O olhar vidrado não perdurou tanto quanto a inquietação de meus dedos variando entre tocar meus lábios ou o rosto, até que tomei a atitude que deveria. Peguei o telefone e disquei o número de casa. A voz de minha mãe, Regina Barreto, anunciou que eu havia conseguido o que queria.
"Alô".
"M-mãe?", minha voz vacilou no primeiro contato. Era como se tivesse saído de casa há tantos anos que sequer recordava a sensação.
"Meu filho! Felipe, meu filho! Que felicidade! Que alegria!", ela, por sua vez, não conseguiu conter a emoção. "Como você está? Por favor, conte-me tudo!"
"Estou bem, está tudo bem. Estive ocupado, a senhora sabe. Mas vou receber alguns dias livre e pretendo ir para casa".
"Essa é a melhor notícia que você poderia me dar!", minha mãe ria a toa do outro lado da linha enquanto a mim, estava possuído pelas incertezas, os riscos de minhas decisões. Não havia como voltar atrás e mesmo que houvesse jamais o faria. A certeza que carregava no meu coração me deu coragem para continuar a conversa, mas foi ela quem falou primeiro. "E você vem sozinho?"
Não respondi de imediato. Identifiquei a verdadeira pergunta por trás desta. Regina estava bastante interessada em saber de minha situação com Camila. Muito provavelmente a última carta que a enviei tivesse chegado aos ouvidos de minha família.

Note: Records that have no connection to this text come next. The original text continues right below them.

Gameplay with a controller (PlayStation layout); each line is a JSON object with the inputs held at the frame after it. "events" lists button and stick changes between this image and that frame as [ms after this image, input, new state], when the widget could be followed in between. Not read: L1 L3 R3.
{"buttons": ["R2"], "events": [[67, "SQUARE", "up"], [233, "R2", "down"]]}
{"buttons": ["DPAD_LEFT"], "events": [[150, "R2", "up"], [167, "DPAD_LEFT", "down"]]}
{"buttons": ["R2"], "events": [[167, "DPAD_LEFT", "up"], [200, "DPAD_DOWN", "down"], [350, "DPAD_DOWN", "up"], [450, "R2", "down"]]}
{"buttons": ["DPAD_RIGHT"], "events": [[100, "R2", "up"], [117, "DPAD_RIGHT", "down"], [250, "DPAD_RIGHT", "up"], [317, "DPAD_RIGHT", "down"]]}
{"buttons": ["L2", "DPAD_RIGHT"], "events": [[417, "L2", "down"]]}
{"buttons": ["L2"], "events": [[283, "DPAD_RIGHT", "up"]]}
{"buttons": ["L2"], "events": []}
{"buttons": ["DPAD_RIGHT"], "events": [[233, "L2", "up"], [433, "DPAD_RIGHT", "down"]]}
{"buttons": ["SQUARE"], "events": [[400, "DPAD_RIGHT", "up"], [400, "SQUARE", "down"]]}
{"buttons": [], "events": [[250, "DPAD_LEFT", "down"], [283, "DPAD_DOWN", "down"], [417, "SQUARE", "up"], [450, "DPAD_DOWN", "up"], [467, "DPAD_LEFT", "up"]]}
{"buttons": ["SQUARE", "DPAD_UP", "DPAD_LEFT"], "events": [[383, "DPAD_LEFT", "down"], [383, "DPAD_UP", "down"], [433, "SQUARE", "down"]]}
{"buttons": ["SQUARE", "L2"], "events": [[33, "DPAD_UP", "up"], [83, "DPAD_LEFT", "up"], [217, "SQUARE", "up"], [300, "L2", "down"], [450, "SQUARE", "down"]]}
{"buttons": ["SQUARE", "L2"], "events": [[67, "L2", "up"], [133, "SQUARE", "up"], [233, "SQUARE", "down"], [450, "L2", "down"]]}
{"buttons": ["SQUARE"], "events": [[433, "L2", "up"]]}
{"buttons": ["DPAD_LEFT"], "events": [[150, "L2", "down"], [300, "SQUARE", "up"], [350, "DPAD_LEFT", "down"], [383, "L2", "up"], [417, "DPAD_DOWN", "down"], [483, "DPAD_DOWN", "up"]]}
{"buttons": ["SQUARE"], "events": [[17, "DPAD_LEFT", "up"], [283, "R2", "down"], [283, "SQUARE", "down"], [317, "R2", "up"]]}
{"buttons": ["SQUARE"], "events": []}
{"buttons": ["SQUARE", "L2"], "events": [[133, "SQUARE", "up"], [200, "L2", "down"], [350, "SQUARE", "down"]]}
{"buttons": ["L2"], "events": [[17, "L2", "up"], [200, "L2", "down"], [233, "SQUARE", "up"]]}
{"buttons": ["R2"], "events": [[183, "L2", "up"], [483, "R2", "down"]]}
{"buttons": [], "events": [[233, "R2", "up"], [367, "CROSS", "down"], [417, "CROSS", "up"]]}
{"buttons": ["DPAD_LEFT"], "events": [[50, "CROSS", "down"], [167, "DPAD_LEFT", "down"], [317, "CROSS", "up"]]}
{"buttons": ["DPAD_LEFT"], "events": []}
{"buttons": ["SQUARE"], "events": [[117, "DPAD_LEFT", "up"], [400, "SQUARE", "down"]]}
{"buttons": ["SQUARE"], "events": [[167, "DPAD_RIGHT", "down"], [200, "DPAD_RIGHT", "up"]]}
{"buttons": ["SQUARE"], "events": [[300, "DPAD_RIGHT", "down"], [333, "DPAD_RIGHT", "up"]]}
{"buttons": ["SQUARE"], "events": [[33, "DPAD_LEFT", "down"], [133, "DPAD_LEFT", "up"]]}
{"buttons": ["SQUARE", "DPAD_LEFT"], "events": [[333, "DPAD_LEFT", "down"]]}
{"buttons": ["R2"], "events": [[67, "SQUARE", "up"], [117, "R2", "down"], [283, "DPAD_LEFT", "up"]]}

"Não", respirei profundamente pra fazê-lo. Pelo desaparecimento das risadas, imaginei que ela, como toda boa mãe, devia estar com o seu sexto sentido apitando nesse exato momento.
"Então, virá com a Camila", foi mais uma afirmação do que uma pergunta.
"Também não, mãe".
"Ah, não?", senti seu tom de desgosto disfarçado por trás da suavidade de sua voz.
"Irei com um amigo".
"Hum...", um ar de desaprovação alfinetou suas palavras criando uma cortina entre nós.
"Este que salvou minha vida incontáveis vezes durante a missão. É importante pra mim que vocês o conheçam", reforcei escolhendo cuidadosamente as palavras.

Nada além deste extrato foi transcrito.